§ WHAT IS EXPECTED:
Tally the lines below that contain the word "their", and give only that number.

§ DATASET ENTRIES:

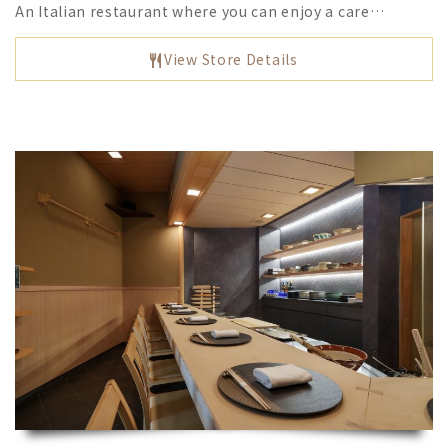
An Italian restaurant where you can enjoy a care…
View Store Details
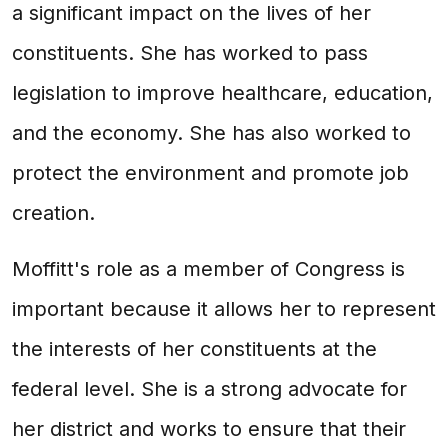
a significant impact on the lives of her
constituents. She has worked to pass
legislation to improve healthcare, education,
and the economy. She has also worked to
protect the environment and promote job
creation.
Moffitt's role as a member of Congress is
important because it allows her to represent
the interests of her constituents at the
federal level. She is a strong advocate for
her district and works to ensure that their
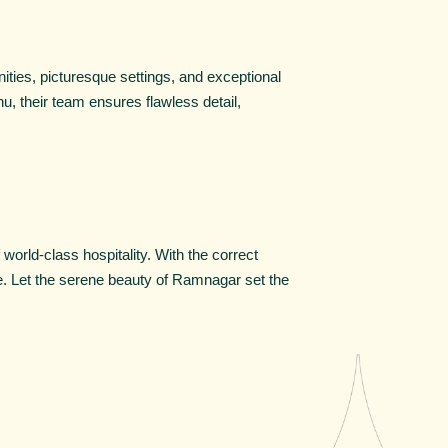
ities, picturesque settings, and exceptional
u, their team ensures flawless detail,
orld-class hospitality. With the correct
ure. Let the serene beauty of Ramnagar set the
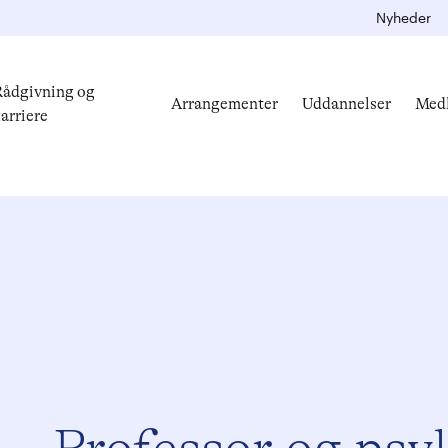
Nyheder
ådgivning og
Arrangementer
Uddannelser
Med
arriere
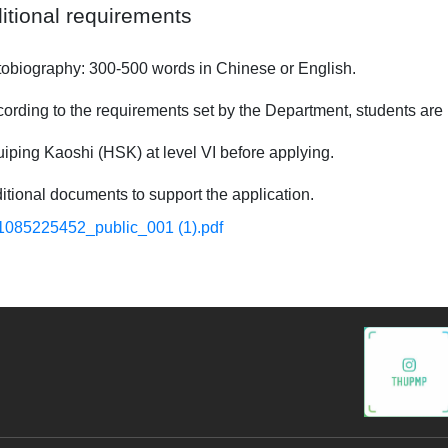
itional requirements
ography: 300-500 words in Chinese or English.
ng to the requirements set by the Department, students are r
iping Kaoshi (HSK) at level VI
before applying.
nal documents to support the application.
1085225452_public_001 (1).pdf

§ WRITTEN SOLUTION:
2